The Tory Home Secretary likes to crow about highly questionable crime statistics that imply crime is falling, but in reality crime is changing; it’s moving online while the Government’s approach is stuck in the past. If the Government’s crime statistics included online fraud they would show a 50% increase overall. Criminals know that, thanks to Government inaction, it’s easier to steal from people online because the chances of detection and prosecution are far lower.
The growth in child abuse online has been staggering. 70,000 child abuse images were shared on the internet last year and six out of every ten children have been asked to share indecent images of themselves. There’s been a similarly dramatic growth in cybercrime with online banking fraud up 71% in Britain alone in just a year and over half of all UK internet users have been exposed to it.
Countless individuals have lost thousands of pounds with scams that include paying for cars or other goods that don’t exist, donating to fake charities, fake foreign lotteries, identity theft, or falling prey to confidence tricksters on dating sites. In these and many other cases most people never see their money again. The impact of losing all your savings in an online sting is every bit as agonising for victims as having property stolen from their home, yet the Crime Prevention Minister Lynne Featherstone complacently admits this form of crime has been a “lesser interest” for the Government.
Banks reimburse some of your losses if fraudsters hack into your computer and access your bank account or credit card details. But we all pay for this collectively with higher business insurance costs passed on to every consumer in higher prices. Ever-growing rates of online crime deter many people from buying online at all, and that will have an increasingly negative impact on economic growth.

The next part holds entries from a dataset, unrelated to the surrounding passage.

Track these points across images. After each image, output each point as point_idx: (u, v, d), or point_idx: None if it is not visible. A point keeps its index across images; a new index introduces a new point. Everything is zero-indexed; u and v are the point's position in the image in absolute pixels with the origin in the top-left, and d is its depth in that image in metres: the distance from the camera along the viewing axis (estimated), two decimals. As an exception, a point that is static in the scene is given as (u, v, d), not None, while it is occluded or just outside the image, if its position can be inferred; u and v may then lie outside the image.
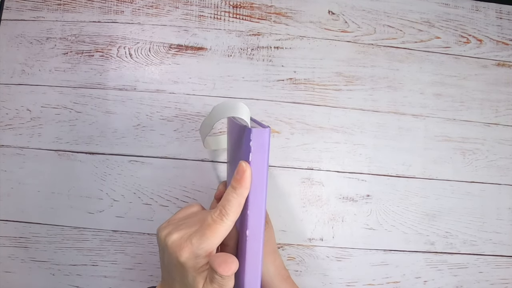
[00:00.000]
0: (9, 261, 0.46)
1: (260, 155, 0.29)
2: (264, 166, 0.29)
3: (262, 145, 0.28)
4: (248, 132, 0.29)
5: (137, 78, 0.50)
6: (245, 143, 0.30)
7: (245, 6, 0.52)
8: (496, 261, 0.50)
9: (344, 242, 0.49)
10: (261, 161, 0.29)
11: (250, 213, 0.29)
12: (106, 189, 0.48)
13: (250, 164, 0.29)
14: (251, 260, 0.29)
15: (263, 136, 0.28)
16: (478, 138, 0.52)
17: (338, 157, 0.50)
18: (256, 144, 0.28)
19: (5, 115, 0.49)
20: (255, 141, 0.28)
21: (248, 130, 0.29)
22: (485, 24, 0.54)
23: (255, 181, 0.29)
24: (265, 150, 0.29)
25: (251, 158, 0.28)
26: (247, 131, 0.29)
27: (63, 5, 0.51)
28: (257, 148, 0.28)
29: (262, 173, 0.29)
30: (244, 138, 0.30)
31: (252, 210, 0.29)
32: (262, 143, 0.28)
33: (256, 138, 0.28)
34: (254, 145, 0.28)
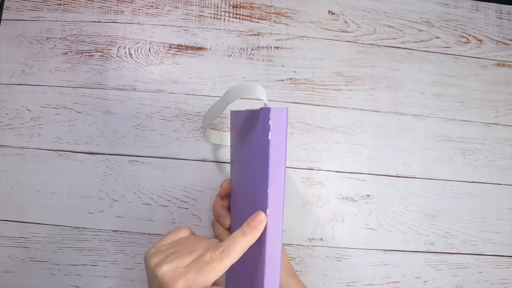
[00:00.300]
0: (9, 261, 0.46)
1: (279, 133, 0.29)
2: (283, 144, 0.29)
3: (280, 123, 0.29)
4: (266, 112, 0.29)
5: (137, 78, 0.50)
6: (263, 124, 0.30)
7: (245, 6, 0.52)
8: (496, 261, 0.50)
9: (344, 242, 0.49)
10: (280, 139, 0.29)
11: (270, 191, 0.29)
12: (106, 189, 0.48)
13: (269, 143, 0.29)
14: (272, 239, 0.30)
15: (282, 115, 0.29)
16: (478, 138, 0.52)
17: (338, 157, 0.50)
18: (275, 123, 0.29)
19: (5, 115, 0.49)
20: (274, 120, 0.29)
21: (266, 109, 0.29)
22: (485, 24, 0.54)
23: (274, 160, 0.29)
24: (284, 128, 0.29)
25: (271, 136, 0.29)
26: (265, 111, 0.29)
27: (63, 5, 0.51)
28: (276, 126, 0.29)
29: (281, 151, 0.29)
30: (261, 120, 0.30)
31: (272, 188, 0.29)
32: (280, 122, 0.29)
33: (275, 116, 0.29)
34: (273, 124, 0.29)
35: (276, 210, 0.30)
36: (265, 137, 0.29)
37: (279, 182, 0.29)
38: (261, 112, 0.30)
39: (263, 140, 0.30)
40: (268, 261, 0.30)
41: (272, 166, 0.29)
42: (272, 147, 0.29)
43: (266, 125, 0.29)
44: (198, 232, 0.47)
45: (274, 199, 0.29)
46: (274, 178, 0.29)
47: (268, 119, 0.29)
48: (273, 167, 0.29)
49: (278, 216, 0.30)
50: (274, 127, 0.29)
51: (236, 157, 0.43)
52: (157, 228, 0.47)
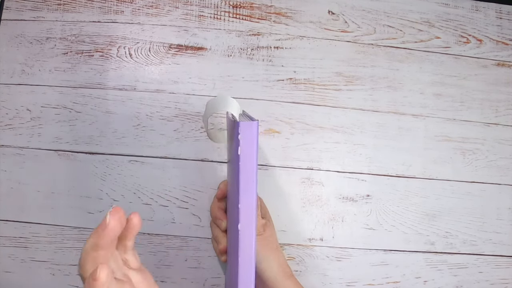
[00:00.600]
0: (9, 261, 0.46)
1: (248, 148, 0.28)
2: (253, 159, 0.29)
3: (250, 138, 0.28)
4: (236, 126, 0.29)
5: (137, 78, 0.50)
6: (235, 138, 0.29)
7: (245, 6, 0.52)
8: (496, 261, 0.50)
9: (344, 242, 0.49)
10: (249, 154, 0.29)
11: (241, 206, 0.29)
12: (106, 189, 0.48)
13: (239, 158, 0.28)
14: (244, 254, 0.30)
15: (251, 129, 0.28)
16: (478, 138, 0.52)
17: (338, 157, 0.50)
18: (245, 137, 0.28)
19: (5, 115, 0.49)
20: (243, 134, 0.28)
21: (236, 123, 0.29)
22: (485, 24, 0.54)
23: (245, 175, 0.29)
24: (254, 143, 0.28)
25: (240, 152, 0.28)
26: (236, 125, 0.29)
27: (63, 5, 0.51)
28: (246, 141, 0.28)
29: (251, 166, 0.29)
30: (234, 133, 0.30)
31: (243, 203, 0.29)
32: (250, 136, 0.28)
33: (244, 131, 0.28)
34: (242, 138, 0.28)
35: (248, 225, 0.29)
36: (236, 152, 0.29)
37: (250, 198, 0.29)
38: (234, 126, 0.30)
39: (235, 154, 0.29)
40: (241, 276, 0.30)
41: (242, 182, 0.29)
42: (242, 163, 0.29)
43: (236, 140, 0.29)
44: (198, 232, 0.47)
45: (245, 214, 0.29)
46: (245, 194, 0.29)
47: (238, 134, 0.28)
48: (243, 183, 0.29)
49: (250, 232, 0.29)
50: (244, 143, 0.28)
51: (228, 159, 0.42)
52: (157, 228, 0.47)
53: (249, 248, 0.29)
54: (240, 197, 0.29)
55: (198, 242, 0.47)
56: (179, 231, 0.47)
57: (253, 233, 0.29)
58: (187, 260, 0.47)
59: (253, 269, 0.30)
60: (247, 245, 0.29)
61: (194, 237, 0.47)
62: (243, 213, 0.29)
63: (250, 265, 0.30)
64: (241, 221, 0.29)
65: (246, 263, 0.30)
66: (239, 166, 0.29)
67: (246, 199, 0.29)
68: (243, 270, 0.29)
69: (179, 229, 0.47)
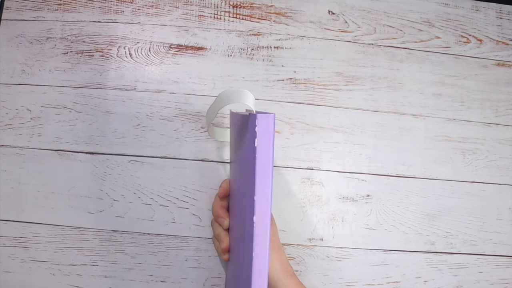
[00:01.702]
0: (9, 261, 0.46)
1: (265, 140, 0.29)
2: (269, 151, 0.29)
3: (267, 130, 0.29)
4: (253, 118, 0.29)
5: (137, 78, 0.50)
6: (250, 130, 0.30)
7: (245, 6, 0.52)
8: (496, 261, 0.50)
9: (344, 242, 0.49)
10: (266, 146, 0.29)
11: (256, 198, 0.29)
12: (106, 189, 0.48)
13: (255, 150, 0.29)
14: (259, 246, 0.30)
15: (268, 121, 0.29)
16: (478, 138, 0.52)
17: (338, 157, 0.50)
18: (262, 129, 0.29)
19: (5, 115, 0.49)
20: (260, 126, 0.29)
21: (253, 116, 0.29)
22: (485, 24, 0.54)
23: (261, 167, 0.29)
24: (270, 135, 0.29)
25: (257, 144, 0.29)
26: (252, 117, 0.29)
27: (63, 5, 0.51)
28: (263, 133, 0.29)
29: (268, 158, 0.29)
30: (249, 125, 0.30)
31: (259, 196, 0.29)
32: (267, 128, 0.29)
33: (261, 123, 0.29)
34: (259, 130, 0.29)
35: (263, 218, 0.29)
36: (252, 144, 0.29)
37: (266, 190, 0.29)
38: (249, 118, 0.30)
39: (251, 147, 0.30)
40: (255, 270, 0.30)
41: (259, 174, 0.29)
42: (259, 155, 0.29)
43: (253, 132, 0.29)
44: (198, 232, 0.47)
45: (261, 206, 0.29)
46: (261, 186, 0.29)
47: (254, 126, 0.29)
48: (260, 175, 0.29)
49: (266, 223, 0.30)
50: (261, 134, 0.29)
51: (234, 157, 0.43)
52: (157, 228, 0.47)
53: (264, 241, 0.30)
54: (256, 189, 0.29)
55: (198, 242, 0.47)
56: (179, 231, 0.47)
57: (268, 225, 0.30)
58: (187, 260, 0.47)
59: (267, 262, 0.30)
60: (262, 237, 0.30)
61: (194, 237, 0.47)
62: (258, 205, 0.29)
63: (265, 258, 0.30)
64: (257, 213, 0.29)
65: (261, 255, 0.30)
66: (255, 158, 0.29)
67: (262, 191, 0.29)
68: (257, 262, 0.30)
69: (179, 229, 0.47)
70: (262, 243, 0.30)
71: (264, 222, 0.29)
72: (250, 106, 0.32)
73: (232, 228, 0.41)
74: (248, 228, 0.31)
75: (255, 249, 0.30)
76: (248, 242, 0.30)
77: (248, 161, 0.31)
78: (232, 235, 0.41)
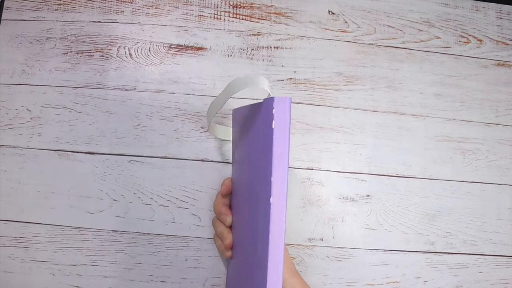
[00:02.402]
0: (9, 261, 0.46)
1: (282, 122, 0.30)
2: (286, 133, 0.30)
3: (284, 112, 0.30)
4: (270, 101, 0.30)
5: (137, 78, 0.50)
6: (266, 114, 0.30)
7: (245, 6, 0.52)
8: (496, 261, 0.50)
9: (344, 242, 0.49)
10: (283, 128, 0.30)
11: (273, 180, 0.30)
12: (106, 189, 0.48)
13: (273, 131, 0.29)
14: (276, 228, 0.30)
15: (285, 104, 0.30)
16: (478, 138, 0.52)
17: (338, 157, 0.50)
18: (279, 112, 0.29)
19: (5, 115, 0.49)
20: (277, 109, 0.29)
21: (270, 99, 0.30)
22: (485, 24, 0.54)
23: (278, 148, 0.30)
24: (287, 117, 0.30)
25: (274, 125, 0.29)
26: (269, 100, 0.30)
27: (63, 5, 0.51)
28: (280, 115, 0.30)
29: (284, 140, 0.30)
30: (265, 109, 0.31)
31: (276, 177, 0.30)
32: (284, 111, 0.30)
33: (278, 105, 0.29)
34: (276, 113, 0.29)
35: (280, 199, 0.30)
36: (269, 126, 0.30)
37: (282, 171, 0.30)
38: (265, 103, 0.31)
39: (267, 129, 0.30)
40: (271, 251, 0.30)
41: (275, 155, 0.30)
42: (276, 136, 0.30)
43: (270, 114, 0.30)
44: (198, 232, 0.47)
45: (277, 188, 0.30)
46: (278, 167, 0.30)
47: (272, 108, 0.30)
48: (276, 156, 0.30)
49: (282, 205, 0.30)
50: (278, 116, 0.30)
51: (238, 155, 0.43)
52: (157, 228, 0.47)
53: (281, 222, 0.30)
54: (273, 170, 0.30)
55: (198, 242, 0.47)
56: (179, 231, 0.47)
57: (284, 206, 0.30)
58: (187, 260, 0.47)
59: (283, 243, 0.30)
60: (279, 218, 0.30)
61: (194, 237, 0.47)
62: (275, 186, 0.30)
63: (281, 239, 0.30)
64: (273, 194, 0.30)
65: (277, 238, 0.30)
66: (272, 140, 0.29)
67: (279, 172, 0.30)
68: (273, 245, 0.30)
69: (179, 229, 0.47)
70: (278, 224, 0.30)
71: (280, 204, 0.30)
72: (266, 89, 0.32)
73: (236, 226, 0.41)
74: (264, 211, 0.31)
75: (272, 231, 0.30)
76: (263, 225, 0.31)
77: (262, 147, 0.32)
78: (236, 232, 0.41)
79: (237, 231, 0.41)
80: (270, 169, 0.30)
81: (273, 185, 0.30)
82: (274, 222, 0.30)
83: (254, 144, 0.35)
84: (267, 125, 0.30)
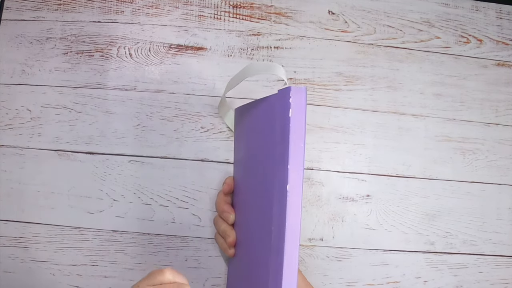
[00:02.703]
0: (9, 261, 0.46)
1: (298, 110, 0.30)
2: (302, 122, 0.30)
3: (300, 101, 0.30)
4: (287, 90, 0.30)
5: (137, 78, 0.50)
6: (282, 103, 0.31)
7: (245, 6, 0.52)
8: (496, 261, 0.50)
9: (344, 242, 0.49)
10: (300, 117, 0.30)
11: (290, 167, 0.30)
12: (106, 189, 0.48)
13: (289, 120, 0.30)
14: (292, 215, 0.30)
15: (301, 93, 0.30)
16: (478, 138, 0.52)
17: (338, 157, 0.50)
18: (295, 101, 0.30)
19: (5, 115, 0.49)
20: (294, 98, 0.30)
21: (286, 89, 0.31)
22: (485, 24, 0.54)
23: (294, 137, 0.30)
24: (303, 106, 0.30)
25: (291, 114, 0.30)
26: (286, 90, 0.31)
27: (63, 5, 0.51)
28: (296, 104, 0.30)
29: (301, 128, 0.30)
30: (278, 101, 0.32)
31: (293, 164, 0.30)
32: (300, 99, 0.30)
33: (295, 95, 0.30)
34: (293, 101, 0.30)
35: (297, 186, 0.30)
36: (285, 115, 0.30)
37: (299, 158, 0.30)
38: (280, 93, 0.32)
39: (283, 119, 0.31)
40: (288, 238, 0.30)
41: (292, 143, 0.30)
42: (293, 124, 0.30)
43: (287, 103, 0.30)
44: (198, 232, 0.47)
45: (294, 175, 0.30)
46: (294, 154, 0.30)
47: (289, 97, 0.30)
48: (293, 144, 0.30)
49: (298, 192, 0.30)
50: (294, 105, 0.30)
51: (242, 153, 0.43)
52: (157, 228, 0.47)
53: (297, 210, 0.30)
54: (290, 158, 0.30)
55: (198, 242, 0.47)
56: (179, 231, 0.47)
57: (300, 195, 0.30)
58: (187, 260, 0.47)
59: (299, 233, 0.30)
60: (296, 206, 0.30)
61: (194, 237, 0.47)
62: (292, 174, 0.30)
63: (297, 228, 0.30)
64: (290, 182, 0.30)
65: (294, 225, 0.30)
66: (289, 128, 0.30)
67: (295, 159, 0.30)
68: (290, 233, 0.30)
69: (179, 229, 0.47)
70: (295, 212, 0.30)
71: (297, 191, 0.30)
72: (283, 78, 0.33)
73: (237, 224, 0.42)
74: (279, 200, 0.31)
75: (288, 218, 0.30)
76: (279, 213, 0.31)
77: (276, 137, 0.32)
78: (238, 230, 0.41)
79: (240, 229, 0.41)
80: (287, 157, 0.30)
81: (289, 172, 0.30)
82: (291, 210, 0.30)
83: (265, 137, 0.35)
84: (283, 115, 0.31)
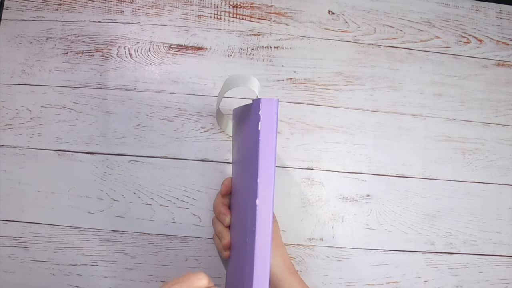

The Government’s response has been woeful. Her Majesty’s Inspectorate of Constabulary (HMIC) found that just 2% of police officers were trained to investigate cybercrime and that only three out of 43 police forces even had a strategy to deal with it. The Government’s national cybercrime unit Action Fraud is so under-resourced that most crimes reported to it are never investigated.
The fall in high-volume acquisitive crime since the mid-1990s across the industrialised world was largely the result of improvements in crime-prevention technology like burglar alarms or car immobilisers which made things harder to steal. Making crime more difficult plays a major part in cutting it. The same approach can help us fight cybercrime. Countries like Australia and the US are leading the way with codes of practice for internet service providers which alert users when their computer has been compromised so they can take action, but Britain under the Tories lags far behind.
Labour will get tough on online crime, that’s why we’ve proposed a Teach First-style scheme to recruit the brightest and best IT graduates to work with the police to outpace the criminals and make the internet safer. We will demand that every police force has a cybercrime strategy in place and properly trains their officers to understand and prevent online crime. We will refocus existing resources to beef up specialist cyber-crime teams and strengthen cross-border collaboration to tackle this rapidly growing form of criminal activity.
There are new ways to personalise protection too. Open source data allows communities to scrutinise the performance of public services such as the police and help to develop new ways to tackle problems such as a crime. How about a crime prevention app for mobile phones? It could alert you to any increase in robberies, assault or burglaries in the places you live, work, socialise or travel and advise you on how to stay safe. You could use it to contact your local police team for information or to report crime, alert authorities of anything that makes you fearful of crime, access local crime data, compare the performance of your police force with others, or track what happens to offenders after prosecution. Giving people a better understanding of the criminal justice system and new ways to influence it helps build public confidence. Very few people attend their local police team meetings, but data from a widely-used app could help identify the public’s local crime priorities.
The government has a responsibility to make the internet safe for everyone who uses it and to harness digital technology to improve community safety for everyone online or off line. That means a properly resourced and trained police force and action to make it harder for criminals to operate online and bring to justice those who do. The Tories have refused to recognise that crime is changing, that’s why it’s Labour that today’s criminals fear the most.